In November 2016, Bahrain adopted new visa policy rules defining a two-week allowed stay on a single entry visa and a 90-day stay on a multiple entry visa valid for one year. In addition, a multiple entry visa valid for three months allows stay for one month. Citizens of Canada, Ireland, United Kingdom may obtain a five-year multiple entry visa allowing a 90-day stay on each visit.

In October 2020, the United States and Bahrain introduced a reciprocal agreement for a 10-year multi-entry visa scheme for citizens of both countries which also unifies the processing fees and validity of the visa at 90-days per visit for a cost of 160 USD (60 Bahraini Dinars).

==Visa policy map ==

Visa policy of Bahrain

==Visa exemption==
Citizens of the following GCC countries may enter Bahrain without a visa and may use a national ID card:

| Freedom of movement *Kuwait *Qatar *Oman *Saudi Arabia *United Arab Emirates | |

===Non-ordinary passports===
In addition to countries whose citizens are visa-exempt, holders of diplomatic or official/service passports may enter Bahrain without a visa for the following period:

90 days
| *China *France *Greece | *Israel *Japan *Jordan | |
30 days
| *Botswana *Hungary *India *Indonesia *Italy | *Kazakhstan *Malaysia *Singapore *Sri Lanka *Tajikistan | |

==Visa on arrival==
According to Bahrain's e-Visa website citizens of all countries (except Belarus, Iran, Kosovo, and North Korea) may obtain a visa on arrival.
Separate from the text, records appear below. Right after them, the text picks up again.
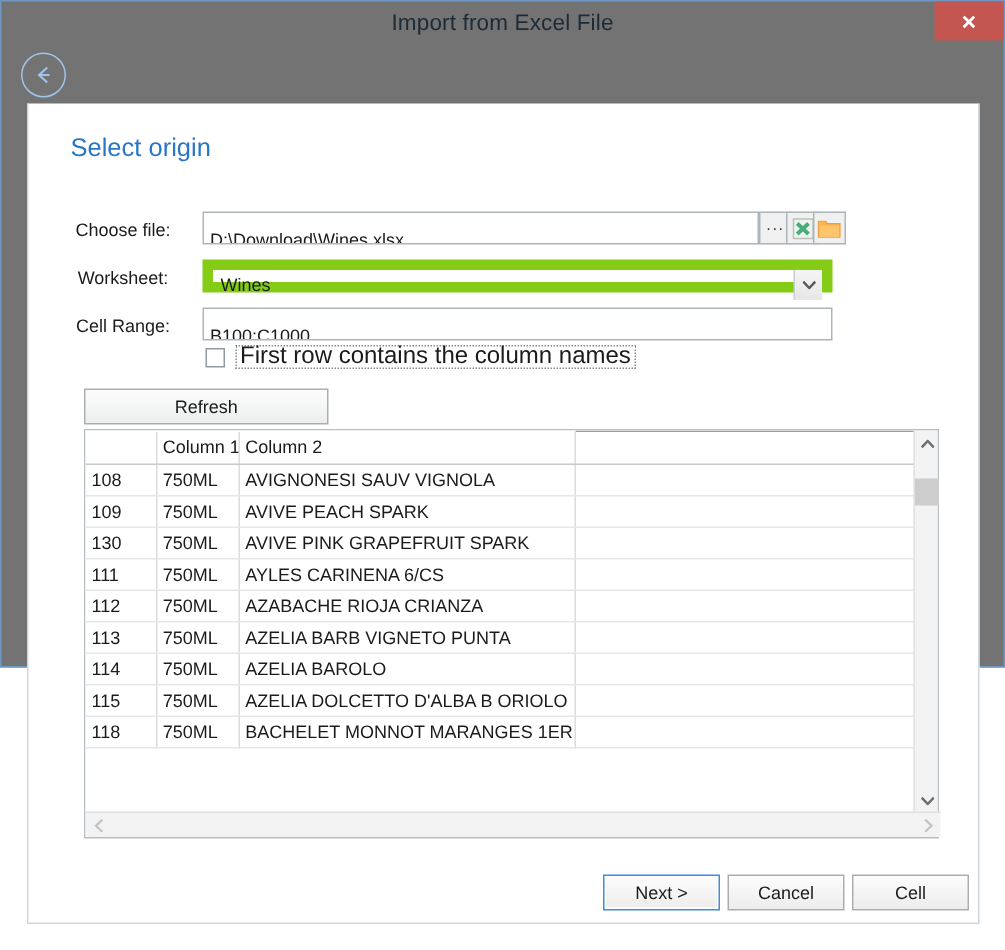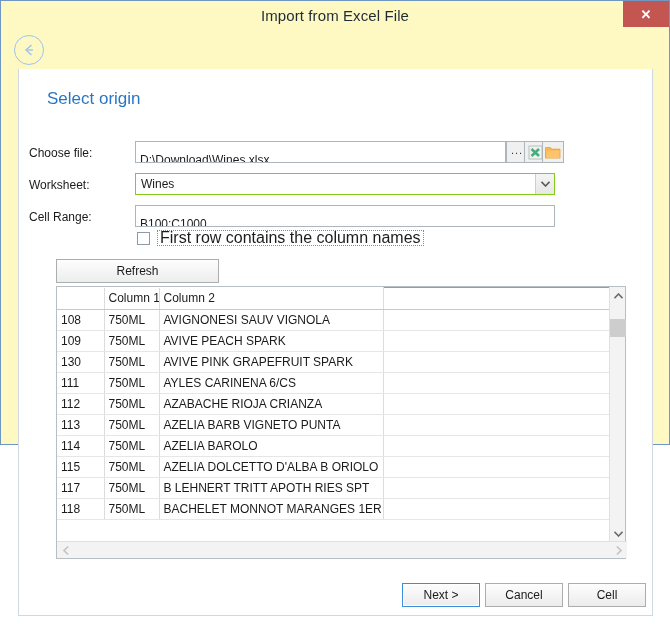--- a/index.html
+++ b/index.html
@@ -9,21 +9,21 @@
     overflow: hidden;
     font-family: "Liberation Sans", sans-serif;
     -webkit-font-smoothing: antialiased;
   }
 
   
   .window {
     position: absolute;
     left: 0; top: 0;
     width: 670px; height: 445px;
-    background: #fef9c3;
+    background: #737373;
     border: 1px solid #6f97c4;
   }
 
   .titlebar {
     position: absolute;
     left: 0; top: 0;
     width: 668px; height: 68px;
   }
   .title-text {
     position: absolute;
@@ -73,21 +73,21 @@
     left: 28px; top: 20px;
     font-size: 17px;
     color: #2a76c6;
   }
 
   
   .flabel {
     position: absolute;
     font-size: 12px;
     color: #1b1b1b;
-    text-align: left;
+    text-align: center;
   }
   .lbl-file  { left: 10px; top: 77px; width: 106px; }
   .lbl-sheet { left: 10px; top: 109px; width: 106px; }
   .lbl-range { left: 10px; top: 141px; width: 106px; }
 
   .tbox {
     position: absolute;
     height: 22px;
     background: #ffffff;
     border: 1px solid #aeb6bd;
@@ -98,21 +98,21 @@
     font-family: "Liberation Sans", sans-serif;
   }
   .tbox-file  { left: 116px; top: 72px; width: 371px; }
   .tbox-range { left: 116px; top: 136px; width: 420px; }
 
   .combo {
     position: absolute;
     left: 116px; top: 104px;
     width: 420px; height: 22px;
     background: #ffffff;
-    border: 1px solid #84cc16;
+    border: 7px solid #84cc16;
   }
   .combo-val {
     position: absolute;
     left: 5px; top: 3px;
     font-size: 12px; color: #1b1b1b;
   }
   .combo-arrow {
     position: absolute;
     right: 0; top: 0;
     width: 19px; height: 20px;
@@ -376,26 +376,20 @@
               <tr>
                 <td class="c0">114</td>
                 <td class="c1">750ML</td>
                 <td class="c2">AZELIA BAROLO</td>
                 <td class="c3"></td>
               </tr>
               <tr>
                 <td class="c0">115</td>
                 <td class="c1">750ML</td>
                 <td class="c2">AZELIA DOLCETTO D'ALBA B ORIOLO</td>
-                <td class="c3"></td>
-              </tr>
-              <tr>
-                <td class="c0">117</td>
-                <td class="c1">750ML</td>
-                <td class="c2">B LEHNERT TRITT APOTH RIES SPT</td>
                 <td class="c3"></td>
               </tr>
               <tr>
                 <td class="c0">118</td>
                 <td class="c1">750ML</td>
                 <td class="c2">BACHELET MONNOT MARANGES 1ER CRU RGE</td>
                 <td class="c3"></td>
               </tr>
             </tbody>
         </table>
According to IATA Timatic, only citizens of the following countries may obtain a visa on arrival:

- All European Union member states
| * Andorra * Argentina * Australia * Bolivia * Brazil * Brunei * Canada * Chile * China * Colombia * Ecuador * Georgia * Guyana | * Hong Kong * Iceland * Japan * Kazakhstan * Liechtenstein * Macau * Malaysia * Mexico * Monaco * New Zealand * Norway * Paraguay * Peru | * Russia * San Marino * Singapore * South Korea * Suriname * Switzerland * Thailand * Ukraine * United Kingdom * United States * Uruguay * Vatican City * Venezuela |

==Electronic visa (e-Visa)==

Citizens of all countries may obtain an e-Visa, except for the following countries whose citizens must have a guarantor (Bahraini commercial entity or a Bahraini individual) to obtain a visa:

| * Iran * Kosovo * North Korea |

Visas may be either single entry or multiple entry, and must be used within 3 months from the date of approval. In case of a visa rejection, processing fee is non-refundable whereas visa fee is refundable under certain circumstances. However, the refund request must be initiated by the applicant.
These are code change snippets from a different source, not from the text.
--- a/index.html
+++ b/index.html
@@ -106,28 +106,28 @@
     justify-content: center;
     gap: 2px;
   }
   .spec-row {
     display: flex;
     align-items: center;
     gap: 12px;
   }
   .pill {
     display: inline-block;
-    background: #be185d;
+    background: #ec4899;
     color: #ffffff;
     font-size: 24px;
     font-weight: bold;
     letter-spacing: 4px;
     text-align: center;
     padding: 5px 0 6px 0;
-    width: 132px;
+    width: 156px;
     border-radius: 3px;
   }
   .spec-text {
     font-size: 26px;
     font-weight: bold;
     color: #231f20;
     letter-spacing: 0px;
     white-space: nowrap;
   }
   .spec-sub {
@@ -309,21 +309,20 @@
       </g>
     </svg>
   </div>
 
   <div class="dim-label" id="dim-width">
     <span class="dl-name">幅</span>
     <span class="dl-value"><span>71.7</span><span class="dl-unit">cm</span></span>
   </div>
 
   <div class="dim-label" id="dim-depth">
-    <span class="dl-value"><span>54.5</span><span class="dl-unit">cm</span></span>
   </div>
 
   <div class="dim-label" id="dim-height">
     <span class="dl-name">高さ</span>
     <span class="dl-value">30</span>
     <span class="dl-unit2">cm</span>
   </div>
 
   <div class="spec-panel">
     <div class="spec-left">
| Visa policy | Validity | Number of entry | Duration of stay | Total price |
| eVisa | 2 weeks | Single | 2 weeks | 9 BHD |
| 3 months | Multiple | 1 month | 16 BHD |
| 1 year | Multiple | 90 days | 44 BHD |
| 5 years^{*} | Multiple | 90 days | 64 BHD |
| Visa on arrival | 2 weeks | Single | 2 weeks | 5 BHD |
| 3 months | Multiple | 1 month | 12 BHD |

_{* - Citizens of some countries cannot get 5-year e-Visa.}

===E-Visa Application Requirements===
E-Visa applicants must supply scanned copies of following documents along with their visa application:
- Applicant's passport
- Confirmed return air ticket
- Hotel booking in Bahrain or ID card of relative/friend (in case of staying with them)
- Bank statement under the visitor's name covering the last 3 months with an ending balance of at least the equivalent of 1000 USD

Applications are processed in approximately 3 to 5 working days.
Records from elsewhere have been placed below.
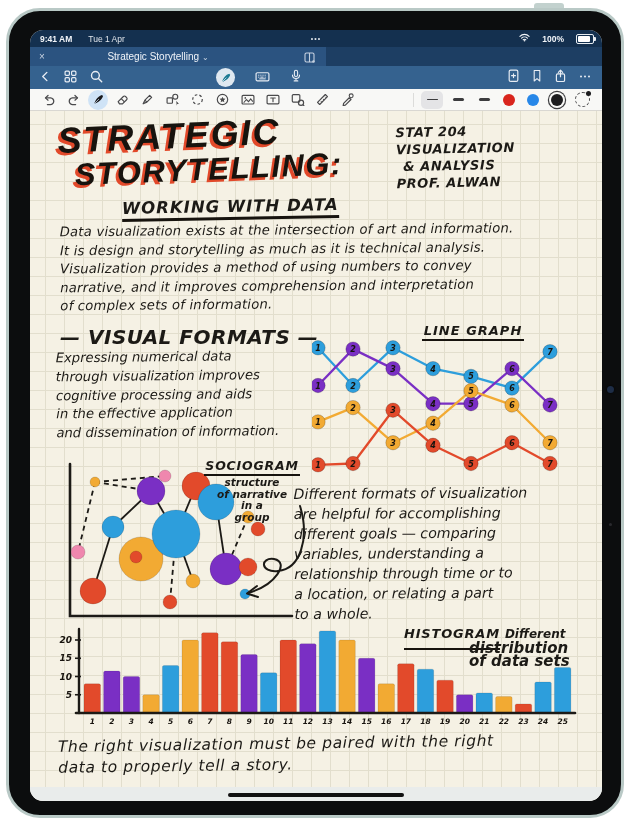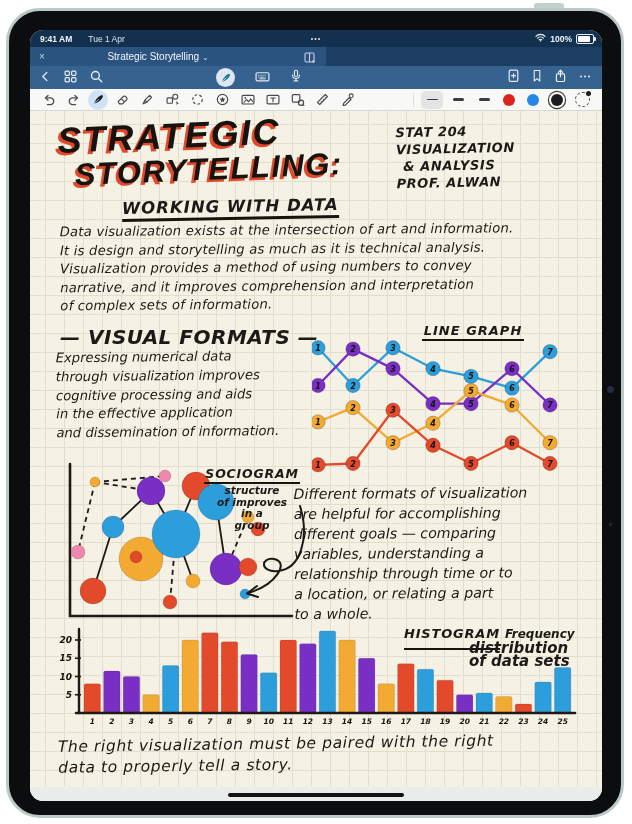--- a/index.html
+++ b/index.html
@@ -8,21 +8,21 @@
   .top-button{position:absolute;left:534px;top:3px;width:30px;height:10px;border-radius:3px;background:#c2d1ce;}
   .ipad{position:absolute;left:6px;top:8px;width:618px;height:810px;border-radius:34px;background:#0c0d0e;border:3px solid #b9c9c6;box-sizing:border-box;}
   .screen{position:absolute;left:21px;top:19px;width:572px;height:771px;border-radius:13px;overflow:hidden;background:#f5f1e4;}
   .front-camera{position:absolute;right:7px;top:375px;width:7px;height:7px;border-radius:50%;background:#1e2d46;box-shadow:0 0 2px #000;}
   .front-camera2{position:absolute;right:9px;top:512px;width:3px;height:3px;border-radius:50%;background:#2a2a2e;}
   
   .status-bar{position:absolute;left:0;top:0;width:572px;height:17px;background:#14304f;color:#f2f5f9;font-size:8.5px;display:flex;align-items:center;}
   .sb-left{position:absolute;left:10px;display:flex;gap:16px;font-weight:bold;}
   .sb-date{font-weight:normal;opacity:.92;}
   .sb-center{position:absolute;left:0;right:0;text-align:center;letter-spacing:1px;font-size:7px;opacity:.9;}
-  .sb-right{position:absolute;right:8px;display:flex;align-items:center;gap:4px;font-weight:bold;}
+  .sb-right{position:absolute;right:8px;display:flex;align-items:center;gap:12px;font-weight:bold;}
   .battery{width:16px;height:8px;border:1px solid #e8edf2;border-radius:2px;position:relative;}
   .battery i{position:absolute;left:1px;top:1px;bottom:1px;width:12px;background:#fff;border-radius:1px;}
   .battery:after{content:"";position:absolute;right:-3px;top:2px;width:2px;height:4px;background:#e8edf2;border-radius:0 1px 1px 0;}
   .tab-bar{position:absolute;left:0;top:17px;width:572px;height:19px;background:#1d3e63;}
   .tab-active{position:absolute;left:0;top:0;width:296px;height:19px;background:#2b5380;display:flex;align-items:center;}
   .tab-close{position:absolute;left:9px;color:#c7d2e0;font-size:10px;}
   .tab-title{position:absolute;left:0;right:40px;text-align:center;color:#f0f4f9;font-size:10px;}
   .tab-title .chev{font-size:8px;opacity:.8;}
   .tab-book{position:absolute;right:10px;top:3px;}
   .toolbar{position:absolute;left:0;top:36px;width:572px;height:23px;background:#35628f;}
@@ -55,21 +55,21 @@
   .title2{font-size:31px;letter-spacing:1.5px;text-shadow:-3px 2.5px 0 #e2492a;line-height:33px;margin-left:16px;}
   .subtitle{left:92px;top:86px;font-size:16.5px;font-weight:bold;letter-spacing:1px;border-bottom:3.2px solid #17130e;padding-bottom:1px;transform:rotate(-1deg);}
   .course{left:366px;top:12px;font-size:13px;font-weight:bold;letter-spacing:.6px;line-height:17px;transform:rotate(-1.2deg);}
   .course div:nth-child(3){margin-left:7px;}
   .intro{left:30px;top:110px;width:530px;font-size:13.2px;line-height:18.6px;letter-spacing:.2px;transform:rotate(-.5deg);font-weight:500;}
   .vf-head{left:30px;top:214px;font-size:20px;font-weight:bold;letter-spacing:.5px;}
   .vf-para{left:26px;top:237px;width:252px;font-size:13.2px;line-height:18.8px;transform:rotate(-.6deg);font-weight:500;}
   .lg-label{left:352px;top:209px;width:182px;text-align:center;z-index:3;}
   .lg-title{font-size:13px;font-weight:bold;letter-spacing:1px;border-bottom:2px solid #17130e;display:inline-block;padding:0 2px 1px;}
   .lg-sub{font-size:10.5px;font-weight:bold;line-height:12px;margin-top:2px;}
-  .soc-label{left:166px;top:344px;width:112px;text-align:center;z-index:3;margin-top:8px;}
+  .soc-label{left:166px;top:344px;width:112px;text-align:center;z-index:3;}
   .soc-title{font-size:12.5px;font-weight:bold;letter-spacing:.8px;border-bottom:2px solid #17130e;display:inline-block;padding:0 1px 1px;}
   .soc-sub{font-size:10.5px;font-weight:bold;line-height:11.5px;margin-top:1px;}
   .fmt-para{left:264px;top:372px;width:300px;font-size:14.2px;line-height:20px;transform:rotate(-.4deg);font-weight:500;}
   .hist-label{left:374px;top:512px;width:186px;z-index:3;font-weight:bold;}
   .hist-title{font-size:13px;letter-spacing:.8px;border-bottom:2px solid #17130e;padding-bottom:7px;}
   .hist-sub1{font-size:12px;margin-left:5px;}
   .hist-sub2{font-size:15px;margin-left:65px;line-height:13px;}
   .closing{left:28px;top:622px;width:540px;font-size:15.5px;line-height:20.5px;letter-spacing:.6px;transform:rotate(-.8deg);font-weight:500;}
   .chart-svg{position:absolute;z-index:2;}
   .cs-num{font:italic 700 8px "DejaVu Sans",sans-serif;fill:#17130e;}
@@ -375,21 +375,21 @@
             <circle cx="200" cy="105.7" r="7.2" fill="#e24a2b" stroke="rgba(0,0,0,.25)" stroke-width="0.8"></circle>
             <text x="200" y="108.7" text-anchor="middle" class="cs-num">6</text>
             <circle cx="238" cy="126.5" r="7.2" fill="#e24a2b" stroke="rgba(0,0,0,.25)" stroke-width="0.8"></circle>
             <text x="238" y="129.5" text-anchor="middle" class="cs-num">7</text>
           </svg>
 
         <div class="abs soc-label">
           <span class="soc-title">SOCIOGRAM</span>
           <div class="soc-sub">
             <div>structure</div>
-            <div>of improves</div>
+            <div>of narrative</div>
             <div>in a</div>
             <div>group</div>
           </div>
         </div>
         <svg id="sociogram-svg" class="chart-svg" style="left:26px;top:343px" width="248" height="172" viewBox="0 0 248 172">
             <polyline points="14,10 14,162 236,162" fill="none" stroke="#1c1a16" stroke-width="2.6" stroke-linecap="round"></polyline>
             <line x1="39" y1="28" x2="22" y2="98" stroke="#1c1a16" stroke-width="1.8" stroke-dasharray="5 4"></line>
             <line x1="39" y1="28" x2="95" y2="37" stroke="#1c1a16" stroke-width="1.8" stroke-dasharray="5 4"></line>
             <line x1="39" y1="28" x2="109" y2="22" stroke="#1c1a16" stroke-width="1.8" stroke-dasharray="5 4"></line>
             <line x1="57" y1="73" x2="37" y2="137" stroke="#1c1a16" stroke-width="1.8" stroke-dasharray="none"></line>
@@ -429,21 +429,21 @@
           <div>Different formats of visualization</div>
           <div>are helpful for accomplishing</div>
           <div>different goals — comparing</div>
           <div>variables, understanding a</div>
           <div>relationship through time or to</div>
           <div>a location, or relating a part</div>
           <div>to a whole.</div>
         </div>
 
         <div class="abs hist-label">
-          <div><span class="hist-title">HISTOGRAM</span><span class="hist-sub1">Frequency</span></div>
+          <div><span class="hist-title">HISTOGRAM</span><span class="hist-sub1">Different</span></div>
           <div class="hist-sub2">distribution of data sets</div>
         </div>
         <svg id="histogram-svg" class="chart-svg" style="left:24px;top:512px" width="524" height="112" viewBox="0 0 524 112">
             <line x1="21" y1="71.75" x2="27" y2="71.75" stroke="#1c1a16" stroke-width="1.6"></line>
             <text x="18" y="74.75" text-anchor="end" class="cs-tick">5</text>
             <line x1="21" y1="53.5" x2="27" y2="53.5" stroke="#1c1a16" stroke-width="1.6"></line>
             <text x="18" y="56.5" text-anchor="end" class="cs-tick">10</text>
             <line x1="21" y1="35.25" x2="27" y2="35.25" stroke="#1c1a16" stroke-width="1.6"></line>
             <text x="18" y="38.25" text-anchor="end" class="cs-tick">15</text>
             <line x1="21" y1="17" x2="27" y2="17" stroke="#1c1a16" stroke-width="1.6"></line>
==Residents of GCC Countries==
Legal residents of Gulf Cooperation Council countries, irrespective of their nationality and except Iranian citizens, may obtain a visa online or on arrival at any port of entry, subject to the following conditions:
- Have held a residence permit issued by their country of residence for more than 3 months.
- Residence permit is valid for at least another 3 months at the time of the visa application.
- Occupation as per their resident permit must not be labourer.

==History==
For a period of time, citizens of Qatar were banned from entering Saudi Arabia, UAE and Bahrain unless they were married to a local person.